**Short task A**
Output the stored records line for line, leaving out the pictures.

**Source document**
Why would you ask $200.00 for a bottle if you did not know the value of it ?


----------



## karebarefoot (Jun 19, 2012)

i seen a ad in a bottle magazine and called a woman who collected poisons called her and she asked me what i wanted for it i told her to shoot me a price  i had no idea of its value she offered 200 and in shock i said yes yes and double yes


----------



## deenodean (Jun 19, 2012)

Good reason...well perhaps some other members are familiar with this poison and will offer their intake...


----------



## baltbottles (Jun 19, 2012)

There are a few of these around I know one sold a few years ago on ebay for I think about $1600

 Chris


----------



## deenodean (Jun 20, 2012)

That's a good reason to pay $200.00 for one of them...


----------



## AntiqueMeds (Jun 20, 2012)

> That's a good reason to pay $200.00 for one of them


 
 I'd pay $300[]


----------



## Poison_Us (Jun 20, 2012)

I still have no idea what bottle this is...[8|]


----------



## jerry2143 (Jun 20, 2012)

Hi Stephen!  They are talking about the KR-2 clear IKEY EINSTEIN poison bottle.


----------



## surfaceone (Jun 21, 2012)




----------



## Poison_Us (Jun 21, 2012)

Now I feel better, and stupid all at the same time!  []

 As soon as you mentioned that, turned to that page and Vuala!  Never seen one outside of the book, that's why it never rang any bats out of the ol' bellfry.


----------

(Saved records)
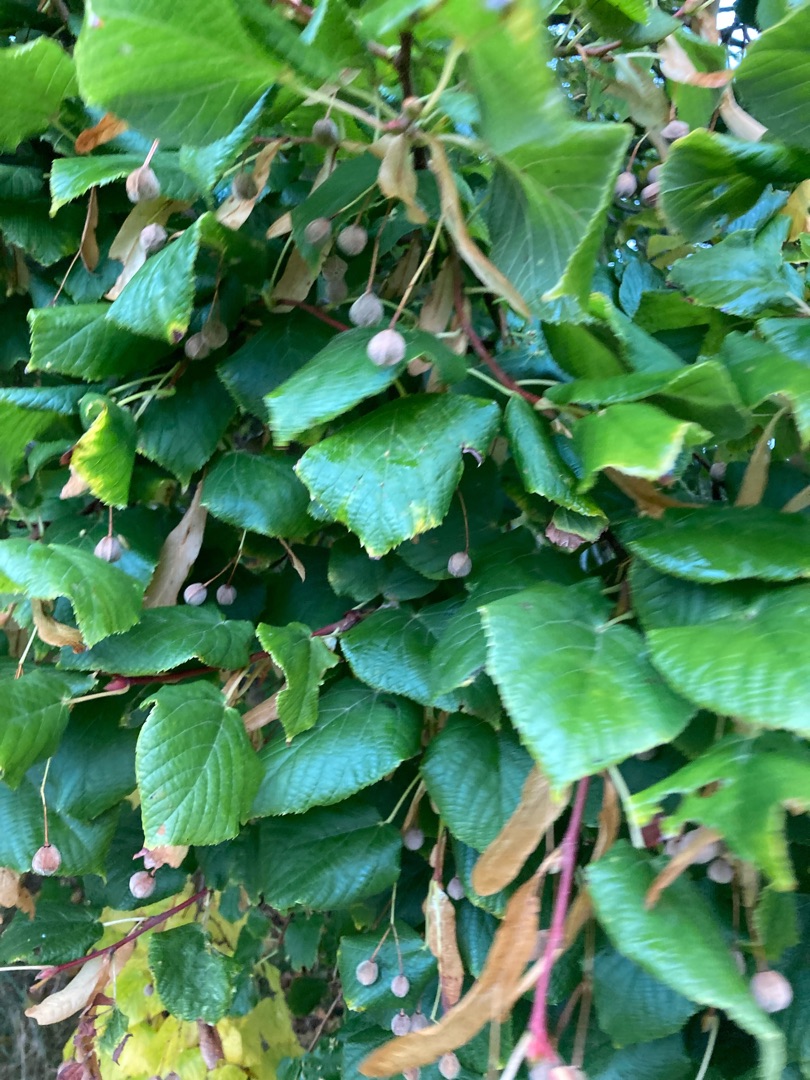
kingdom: Plantae
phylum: Tracheophyta
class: Magnoliopsida
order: Malvales
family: Malvaceae
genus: Tilia
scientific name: Tilia
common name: Lindeslægten
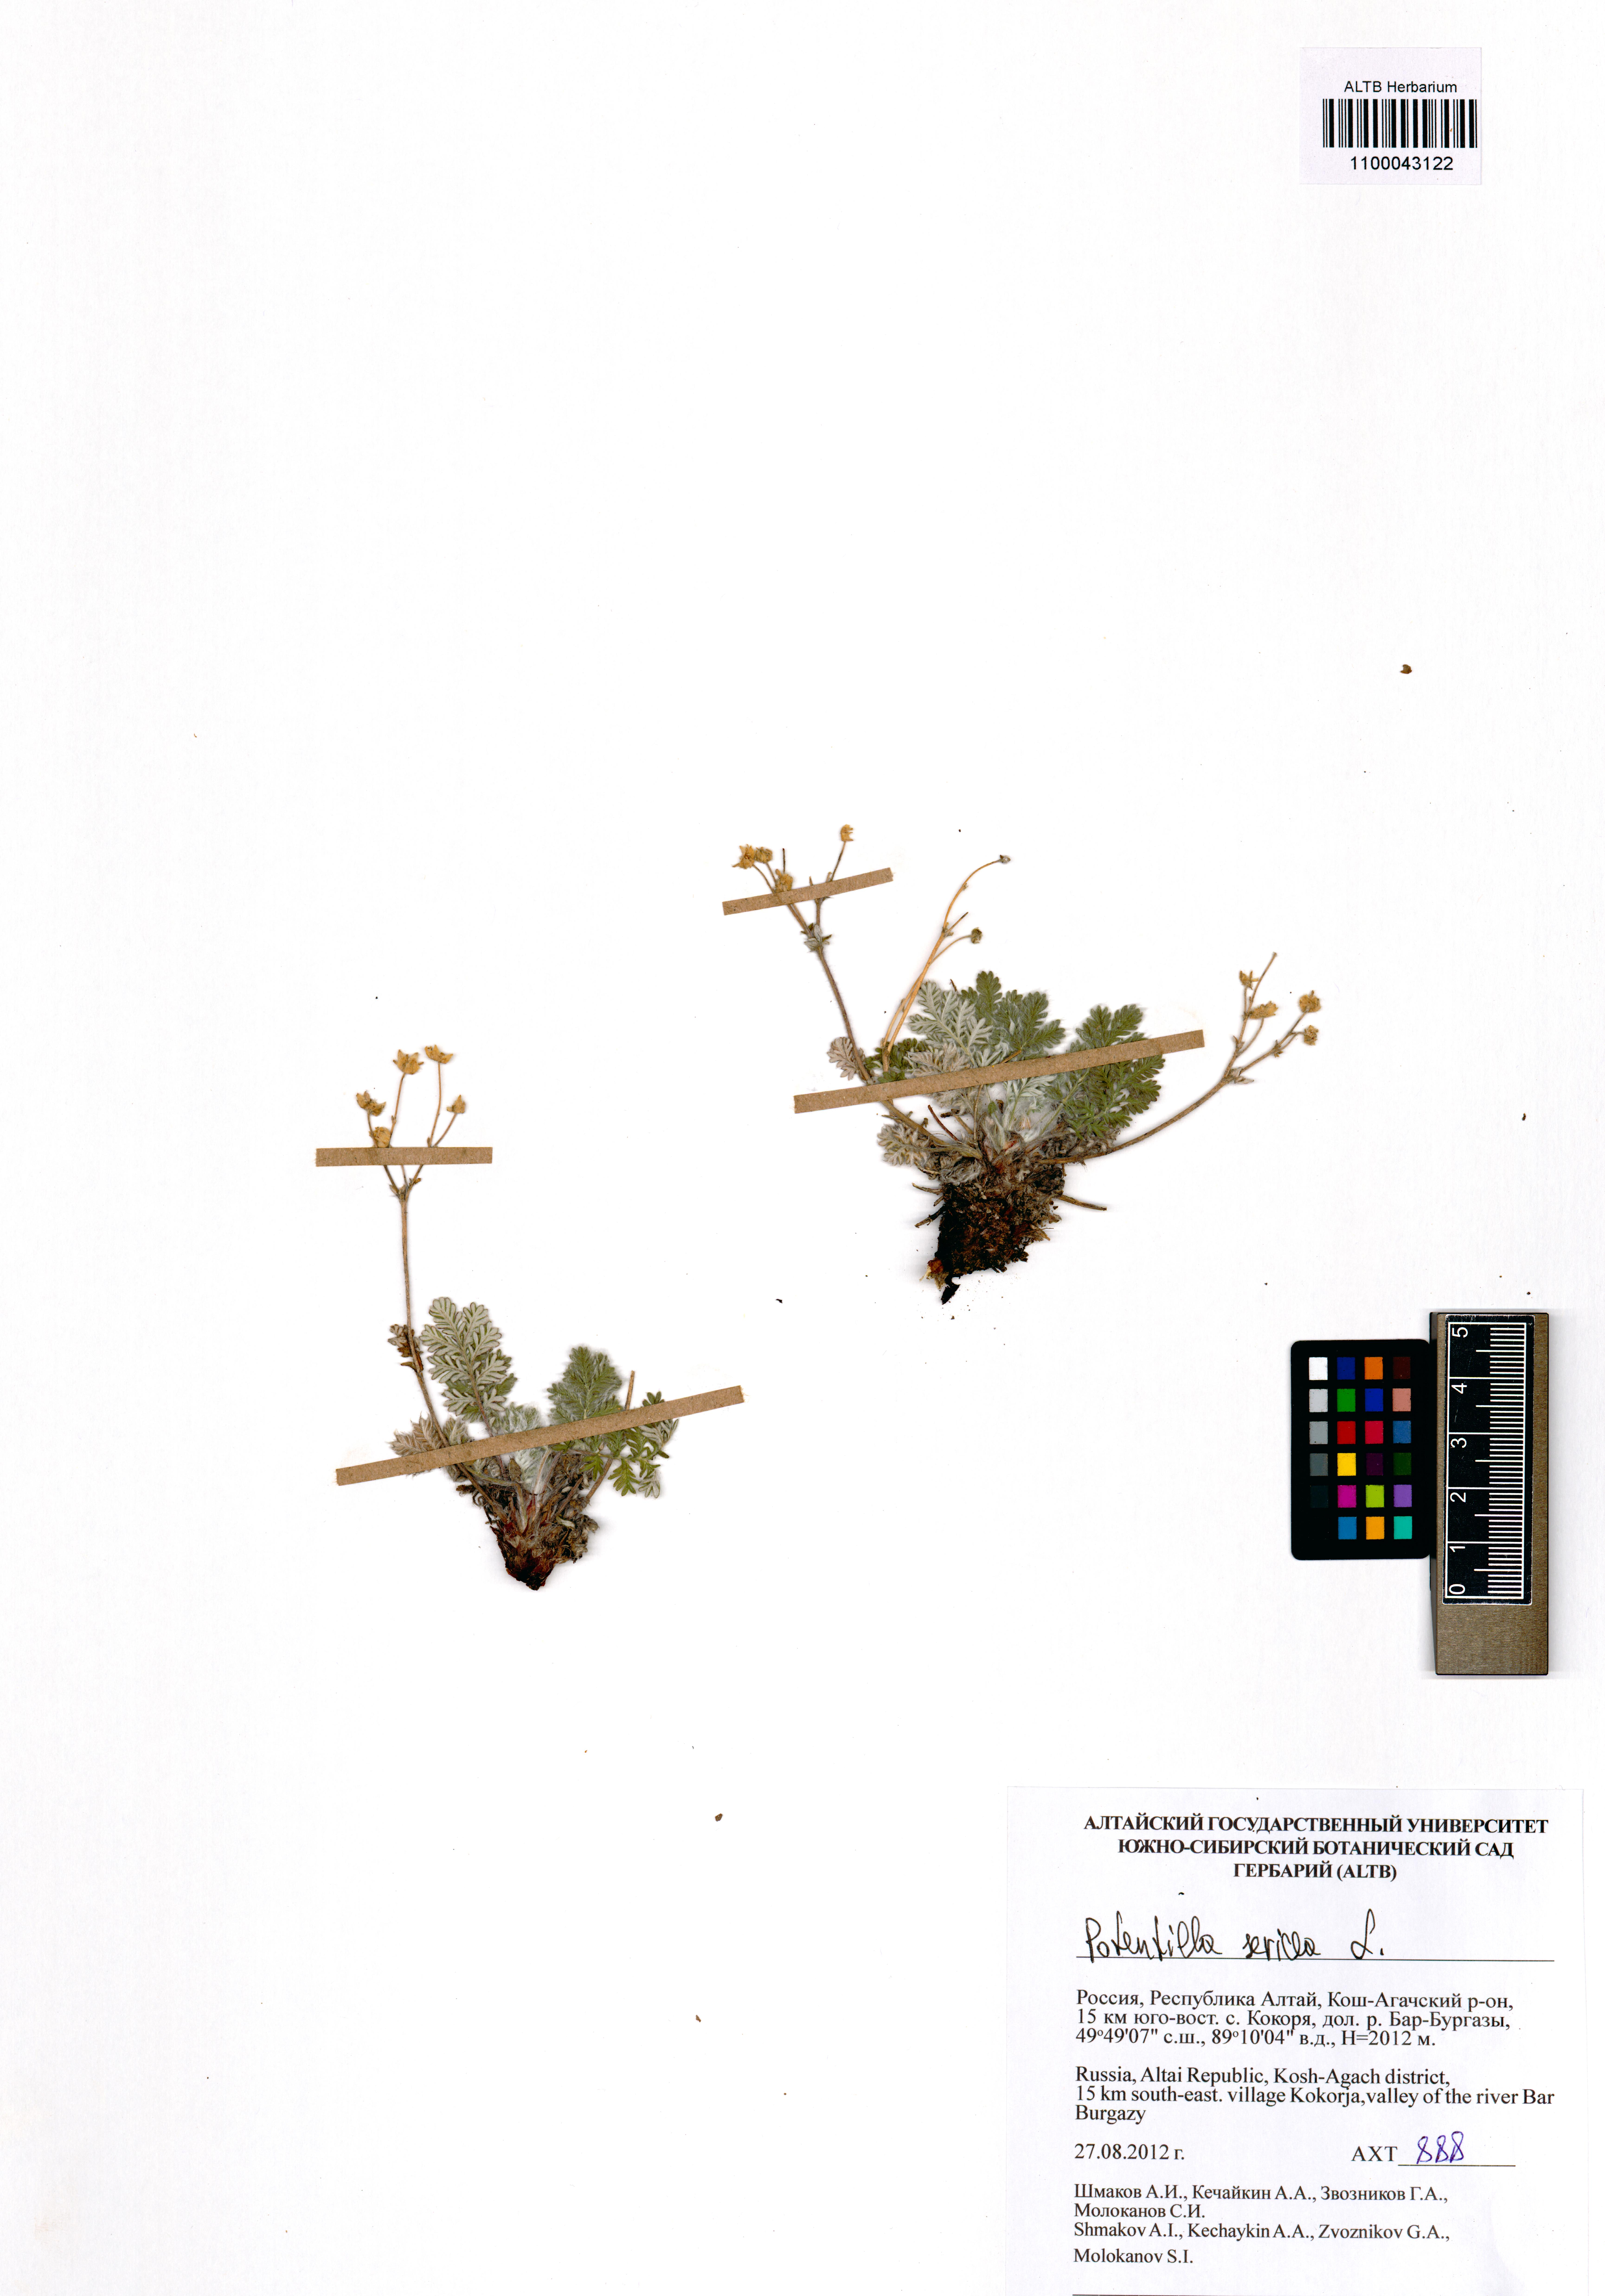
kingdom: Plantae
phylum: Tracheophyta
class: Magnoliopsida
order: Rosales
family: Rosaceae
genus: Potentilla
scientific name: Potentilla sericea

**Short task B**
Return everything in the poison bottle thread from "Now I feel better, and" down to "the ol' bellfry.", copied word for word.

**Result A**
kingdom: Plantae
phylum: Tracheophyta
class: Magnoliopsida
order: Malvales
family: Malvaceae
genus: Tilia
scientific name: Tilia
common name: Lindeslægten
kingdom: Plantae
phylum: Tracheophyta
class: Magnoliopsida
order: Rosales
family: Rosaceae
genus: Potentilla
scientific name: Potentilla sericea

**Result B**
Now I feel better, and stupid all at the same time!  []

 As soon as you mentioned that, turned to that page and Vuala!  Never seen one outside of the book, that's why it never rang any bats out of the ol' bellfry.